Yeah, I had been thinking of exactly the same thing a few months ago
after noting that GetDomainConstraints() can be pretty dang slow ---
it seemed to be a major bottleneck for Kevin Grittner here:
http://archives.postgresql.org/pgsql-hackers/2005-09/msg01135.php
Unfortunately the rest of that conversation was unintentionally
off-list, but we identified heavy use of pg_constraint_contypid_index
as the source of his issue, and I said
: Hmm. The only commonly-used code path I can see that would touch
: pg_constraint_contypid_index is GetDomainConstraints(), which would be
: called (once) during startup of a command that involves a CoerceToDomain
: expression node. So if the heavily-hit table has any domain-type
: columns, it's possible that a steady stream of inserts or updates
: could have kept that index tied up.
:
: It might be worth introducing a system cache that could be used to
: extract the constraints for a domain without going to the catalog for
: every single command.

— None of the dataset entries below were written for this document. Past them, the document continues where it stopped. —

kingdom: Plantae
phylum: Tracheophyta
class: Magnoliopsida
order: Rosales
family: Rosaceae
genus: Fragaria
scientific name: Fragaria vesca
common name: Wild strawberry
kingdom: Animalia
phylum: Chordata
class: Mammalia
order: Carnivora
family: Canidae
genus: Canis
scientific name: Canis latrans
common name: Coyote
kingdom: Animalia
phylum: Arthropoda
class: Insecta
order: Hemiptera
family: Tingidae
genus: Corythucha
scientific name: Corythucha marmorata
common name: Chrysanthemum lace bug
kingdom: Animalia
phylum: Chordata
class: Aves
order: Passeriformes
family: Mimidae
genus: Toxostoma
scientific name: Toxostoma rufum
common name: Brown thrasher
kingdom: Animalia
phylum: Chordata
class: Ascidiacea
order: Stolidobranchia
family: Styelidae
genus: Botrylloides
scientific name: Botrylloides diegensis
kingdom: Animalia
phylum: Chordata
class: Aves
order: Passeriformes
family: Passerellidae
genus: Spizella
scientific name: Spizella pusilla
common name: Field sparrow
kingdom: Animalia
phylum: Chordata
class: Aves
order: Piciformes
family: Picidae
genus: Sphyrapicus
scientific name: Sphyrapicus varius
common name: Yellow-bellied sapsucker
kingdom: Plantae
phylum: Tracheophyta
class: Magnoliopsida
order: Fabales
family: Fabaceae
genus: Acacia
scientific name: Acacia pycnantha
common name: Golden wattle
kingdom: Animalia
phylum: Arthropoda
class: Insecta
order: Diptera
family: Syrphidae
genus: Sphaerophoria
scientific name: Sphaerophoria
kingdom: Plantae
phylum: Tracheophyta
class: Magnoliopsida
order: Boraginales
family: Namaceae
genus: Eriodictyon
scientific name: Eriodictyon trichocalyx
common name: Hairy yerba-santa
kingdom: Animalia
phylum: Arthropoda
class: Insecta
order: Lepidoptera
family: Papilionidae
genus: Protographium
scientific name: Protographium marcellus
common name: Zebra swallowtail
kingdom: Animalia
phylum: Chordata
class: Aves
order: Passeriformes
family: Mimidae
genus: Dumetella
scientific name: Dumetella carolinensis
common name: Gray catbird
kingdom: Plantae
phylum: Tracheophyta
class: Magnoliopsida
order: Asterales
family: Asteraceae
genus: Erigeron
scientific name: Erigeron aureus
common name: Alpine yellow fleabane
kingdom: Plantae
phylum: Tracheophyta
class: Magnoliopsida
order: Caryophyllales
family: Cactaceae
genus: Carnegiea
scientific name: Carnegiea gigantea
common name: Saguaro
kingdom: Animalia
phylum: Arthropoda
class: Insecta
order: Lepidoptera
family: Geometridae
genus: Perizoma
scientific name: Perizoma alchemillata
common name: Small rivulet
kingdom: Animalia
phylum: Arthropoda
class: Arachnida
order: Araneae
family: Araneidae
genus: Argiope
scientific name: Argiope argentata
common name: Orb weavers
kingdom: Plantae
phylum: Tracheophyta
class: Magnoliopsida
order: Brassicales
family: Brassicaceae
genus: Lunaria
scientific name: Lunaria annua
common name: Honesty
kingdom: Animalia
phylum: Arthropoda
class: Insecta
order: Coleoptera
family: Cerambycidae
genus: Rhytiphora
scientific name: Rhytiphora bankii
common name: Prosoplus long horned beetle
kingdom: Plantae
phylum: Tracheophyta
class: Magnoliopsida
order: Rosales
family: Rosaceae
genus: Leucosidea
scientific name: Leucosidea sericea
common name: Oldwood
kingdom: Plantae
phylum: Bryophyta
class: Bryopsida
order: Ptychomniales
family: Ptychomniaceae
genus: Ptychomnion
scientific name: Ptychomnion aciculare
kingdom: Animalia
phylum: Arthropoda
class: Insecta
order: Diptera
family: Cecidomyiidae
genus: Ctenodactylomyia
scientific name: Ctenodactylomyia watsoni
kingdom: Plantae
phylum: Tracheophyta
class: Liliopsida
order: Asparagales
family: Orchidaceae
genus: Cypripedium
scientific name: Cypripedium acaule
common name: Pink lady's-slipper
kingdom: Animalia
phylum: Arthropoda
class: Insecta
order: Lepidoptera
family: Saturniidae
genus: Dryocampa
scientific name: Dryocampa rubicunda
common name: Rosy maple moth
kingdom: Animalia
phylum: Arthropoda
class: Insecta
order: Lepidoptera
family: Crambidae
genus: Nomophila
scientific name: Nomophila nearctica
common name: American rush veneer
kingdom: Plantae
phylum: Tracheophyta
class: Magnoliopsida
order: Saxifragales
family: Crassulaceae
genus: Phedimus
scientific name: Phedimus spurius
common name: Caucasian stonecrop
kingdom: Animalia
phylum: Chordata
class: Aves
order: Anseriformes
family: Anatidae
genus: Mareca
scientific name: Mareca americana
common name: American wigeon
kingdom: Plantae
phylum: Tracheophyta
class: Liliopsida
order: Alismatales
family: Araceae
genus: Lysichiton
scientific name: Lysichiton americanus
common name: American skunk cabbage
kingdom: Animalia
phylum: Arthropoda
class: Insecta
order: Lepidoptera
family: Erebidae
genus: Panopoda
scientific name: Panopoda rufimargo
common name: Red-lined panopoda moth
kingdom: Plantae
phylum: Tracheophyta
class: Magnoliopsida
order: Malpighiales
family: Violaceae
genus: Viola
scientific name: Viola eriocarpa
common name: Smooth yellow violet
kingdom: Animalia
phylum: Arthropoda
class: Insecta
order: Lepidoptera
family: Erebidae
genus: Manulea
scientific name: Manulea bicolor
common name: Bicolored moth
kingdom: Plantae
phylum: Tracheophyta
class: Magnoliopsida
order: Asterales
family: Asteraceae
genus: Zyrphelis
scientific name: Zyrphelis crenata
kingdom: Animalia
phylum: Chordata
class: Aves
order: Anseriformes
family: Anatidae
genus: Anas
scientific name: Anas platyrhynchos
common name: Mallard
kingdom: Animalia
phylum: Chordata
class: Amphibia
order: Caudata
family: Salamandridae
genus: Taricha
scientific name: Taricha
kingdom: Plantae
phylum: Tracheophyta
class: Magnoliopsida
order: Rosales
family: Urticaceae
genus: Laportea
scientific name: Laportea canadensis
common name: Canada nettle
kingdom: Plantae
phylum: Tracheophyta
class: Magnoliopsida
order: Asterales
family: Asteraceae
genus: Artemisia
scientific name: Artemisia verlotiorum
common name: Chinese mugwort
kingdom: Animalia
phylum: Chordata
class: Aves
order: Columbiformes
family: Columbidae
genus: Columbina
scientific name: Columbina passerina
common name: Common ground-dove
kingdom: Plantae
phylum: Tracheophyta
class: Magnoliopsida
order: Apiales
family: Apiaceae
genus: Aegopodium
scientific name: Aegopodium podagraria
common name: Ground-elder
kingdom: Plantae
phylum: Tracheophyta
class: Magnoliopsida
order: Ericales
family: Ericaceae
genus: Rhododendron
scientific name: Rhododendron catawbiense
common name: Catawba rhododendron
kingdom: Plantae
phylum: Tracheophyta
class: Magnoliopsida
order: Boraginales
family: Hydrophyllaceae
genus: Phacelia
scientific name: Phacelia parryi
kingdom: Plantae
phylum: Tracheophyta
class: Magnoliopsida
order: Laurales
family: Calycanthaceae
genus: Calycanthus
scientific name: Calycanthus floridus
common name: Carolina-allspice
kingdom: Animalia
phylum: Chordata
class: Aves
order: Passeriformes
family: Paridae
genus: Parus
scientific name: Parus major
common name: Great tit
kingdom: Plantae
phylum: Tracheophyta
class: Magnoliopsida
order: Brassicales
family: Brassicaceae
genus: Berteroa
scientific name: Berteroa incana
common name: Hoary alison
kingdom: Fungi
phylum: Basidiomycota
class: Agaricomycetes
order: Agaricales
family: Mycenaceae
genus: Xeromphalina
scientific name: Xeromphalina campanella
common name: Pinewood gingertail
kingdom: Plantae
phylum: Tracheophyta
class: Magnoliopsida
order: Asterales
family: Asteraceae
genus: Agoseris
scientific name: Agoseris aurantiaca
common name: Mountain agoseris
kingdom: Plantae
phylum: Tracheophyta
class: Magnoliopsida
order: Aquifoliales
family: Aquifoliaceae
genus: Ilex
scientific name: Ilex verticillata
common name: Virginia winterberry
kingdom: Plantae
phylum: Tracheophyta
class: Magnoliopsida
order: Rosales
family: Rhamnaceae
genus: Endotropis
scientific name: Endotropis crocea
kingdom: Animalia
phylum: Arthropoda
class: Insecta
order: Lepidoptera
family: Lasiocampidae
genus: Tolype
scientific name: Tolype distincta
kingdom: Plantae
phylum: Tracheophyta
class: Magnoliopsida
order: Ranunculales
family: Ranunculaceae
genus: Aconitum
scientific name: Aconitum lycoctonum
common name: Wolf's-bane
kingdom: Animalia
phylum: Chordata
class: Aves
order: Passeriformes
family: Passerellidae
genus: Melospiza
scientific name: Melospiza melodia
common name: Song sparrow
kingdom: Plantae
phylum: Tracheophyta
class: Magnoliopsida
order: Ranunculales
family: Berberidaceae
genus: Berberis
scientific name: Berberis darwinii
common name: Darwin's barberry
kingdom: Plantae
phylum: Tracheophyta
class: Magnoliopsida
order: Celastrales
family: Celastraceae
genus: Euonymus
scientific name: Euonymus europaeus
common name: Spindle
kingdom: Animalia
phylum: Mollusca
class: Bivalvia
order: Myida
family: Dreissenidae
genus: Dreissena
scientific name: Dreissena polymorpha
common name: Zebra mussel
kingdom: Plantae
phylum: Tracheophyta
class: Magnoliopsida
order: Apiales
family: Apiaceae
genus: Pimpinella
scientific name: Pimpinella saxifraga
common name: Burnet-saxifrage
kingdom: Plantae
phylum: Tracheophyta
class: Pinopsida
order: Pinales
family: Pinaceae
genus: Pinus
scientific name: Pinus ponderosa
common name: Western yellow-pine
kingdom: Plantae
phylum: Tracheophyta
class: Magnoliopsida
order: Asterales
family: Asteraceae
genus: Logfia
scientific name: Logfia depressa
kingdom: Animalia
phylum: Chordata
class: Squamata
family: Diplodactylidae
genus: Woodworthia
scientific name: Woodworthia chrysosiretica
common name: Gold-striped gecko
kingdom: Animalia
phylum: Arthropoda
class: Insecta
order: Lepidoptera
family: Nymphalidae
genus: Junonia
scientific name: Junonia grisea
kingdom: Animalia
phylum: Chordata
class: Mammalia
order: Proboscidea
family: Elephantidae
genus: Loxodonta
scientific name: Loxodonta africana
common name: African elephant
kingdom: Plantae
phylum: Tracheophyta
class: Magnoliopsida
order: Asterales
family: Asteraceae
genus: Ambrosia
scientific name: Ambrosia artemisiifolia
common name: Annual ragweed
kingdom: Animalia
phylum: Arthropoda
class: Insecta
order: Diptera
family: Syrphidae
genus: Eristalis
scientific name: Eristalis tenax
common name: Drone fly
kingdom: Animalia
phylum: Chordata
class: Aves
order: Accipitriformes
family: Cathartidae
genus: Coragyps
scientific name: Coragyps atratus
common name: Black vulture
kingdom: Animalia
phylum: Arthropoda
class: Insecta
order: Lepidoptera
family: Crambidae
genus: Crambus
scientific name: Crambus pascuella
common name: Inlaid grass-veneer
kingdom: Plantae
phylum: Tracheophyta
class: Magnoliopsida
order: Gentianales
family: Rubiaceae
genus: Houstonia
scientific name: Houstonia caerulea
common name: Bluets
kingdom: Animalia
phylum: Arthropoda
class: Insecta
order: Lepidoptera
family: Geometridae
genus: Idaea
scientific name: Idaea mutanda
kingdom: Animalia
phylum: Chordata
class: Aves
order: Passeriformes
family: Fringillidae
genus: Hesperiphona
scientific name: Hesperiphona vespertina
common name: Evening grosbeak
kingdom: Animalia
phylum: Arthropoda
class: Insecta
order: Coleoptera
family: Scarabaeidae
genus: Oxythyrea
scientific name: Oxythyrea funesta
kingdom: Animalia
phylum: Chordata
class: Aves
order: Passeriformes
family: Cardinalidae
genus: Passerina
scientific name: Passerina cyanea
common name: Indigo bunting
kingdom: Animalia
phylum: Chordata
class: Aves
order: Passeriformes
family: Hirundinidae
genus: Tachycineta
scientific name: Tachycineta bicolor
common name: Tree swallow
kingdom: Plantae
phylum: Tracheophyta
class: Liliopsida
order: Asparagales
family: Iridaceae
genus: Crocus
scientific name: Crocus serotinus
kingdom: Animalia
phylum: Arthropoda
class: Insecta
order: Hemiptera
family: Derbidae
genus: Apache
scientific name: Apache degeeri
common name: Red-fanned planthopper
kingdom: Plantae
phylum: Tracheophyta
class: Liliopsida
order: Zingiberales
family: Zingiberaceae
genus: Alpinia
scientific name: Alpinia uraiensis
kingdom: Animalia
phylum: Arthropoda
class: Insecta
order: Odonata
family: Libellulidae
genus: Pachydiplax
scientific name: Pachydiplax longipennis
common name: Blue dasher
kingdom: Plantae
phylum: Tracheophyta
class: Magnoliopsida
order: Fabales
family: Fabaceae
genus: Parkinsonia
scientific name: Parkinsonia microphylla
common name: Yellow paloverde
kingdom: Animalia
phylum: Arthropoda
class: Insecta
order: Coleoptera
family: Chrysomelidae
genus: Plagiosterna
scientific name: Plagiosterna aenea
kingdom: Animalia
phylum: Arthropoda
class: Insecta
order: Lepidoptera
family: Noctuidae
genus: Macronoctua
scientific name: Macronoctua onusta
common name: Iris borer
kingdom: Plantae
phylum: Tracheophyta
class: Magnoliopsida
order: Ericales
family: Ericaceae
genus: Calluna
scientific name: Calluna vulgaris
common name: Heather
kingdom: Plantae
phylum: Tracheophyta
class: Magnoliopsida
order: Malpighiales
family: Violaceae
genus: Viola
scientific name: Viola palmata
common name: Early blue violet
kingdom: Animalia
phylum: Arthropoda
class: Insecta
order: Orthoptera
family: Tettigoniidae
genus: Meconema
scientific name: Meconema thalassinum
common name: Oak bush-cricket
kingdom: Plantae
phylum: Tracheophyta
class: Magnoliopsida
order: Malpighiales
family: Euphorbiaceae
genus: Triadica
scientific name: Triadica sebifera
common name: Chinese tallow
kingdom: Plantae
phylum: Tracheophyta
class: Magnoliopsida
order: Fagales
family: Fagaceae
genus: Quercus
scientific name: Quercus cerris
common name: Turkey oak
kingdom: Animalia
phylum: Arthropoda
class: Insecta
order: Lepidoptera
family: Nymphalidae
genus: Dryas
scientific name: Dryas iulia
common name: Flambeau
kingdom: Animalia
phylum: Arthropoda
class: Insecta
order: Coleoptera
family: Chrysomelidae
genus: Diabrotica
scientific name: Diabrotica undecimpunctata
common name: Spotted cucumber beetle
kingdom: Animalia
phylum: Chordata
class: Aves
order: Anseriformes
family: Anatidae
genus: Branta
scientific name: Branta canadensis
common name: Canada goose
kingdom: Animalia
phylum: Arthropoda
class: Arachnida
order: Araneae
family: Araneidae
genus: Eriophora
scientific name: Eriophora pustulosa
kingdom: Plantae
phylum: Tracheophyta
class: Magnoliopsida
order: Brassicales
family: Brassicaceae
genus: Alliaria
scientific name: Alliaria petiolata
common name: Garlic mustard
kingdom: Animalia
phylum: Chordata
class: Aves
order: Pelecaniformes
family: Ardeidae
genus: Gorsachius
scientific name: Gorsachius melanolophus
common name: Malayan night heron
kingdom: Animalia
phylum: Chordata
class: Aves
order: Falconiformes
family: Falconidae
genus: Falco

There's been very little work done to date on
: optimizing operations on domains :-(
The lack of typcache invalidation is something that will eventually
bite us in other ways, so we need to add the facility anyway. We
don't really need a "new sinval message", as an inval on the pg_type
row will serve perfectly well --- what we need is something comparable
to CacheInvalidateRelcache() to cause such a message to be sent when
we haven't actually changed the pg_type row itself.
Do you want to work on this? I can if you don't.
BTW, in connection with the lookup_rowtype_tupdesc fiasco, it's pretty
obvious that any data structure returned by this function will need
to be either copied or reference-counted.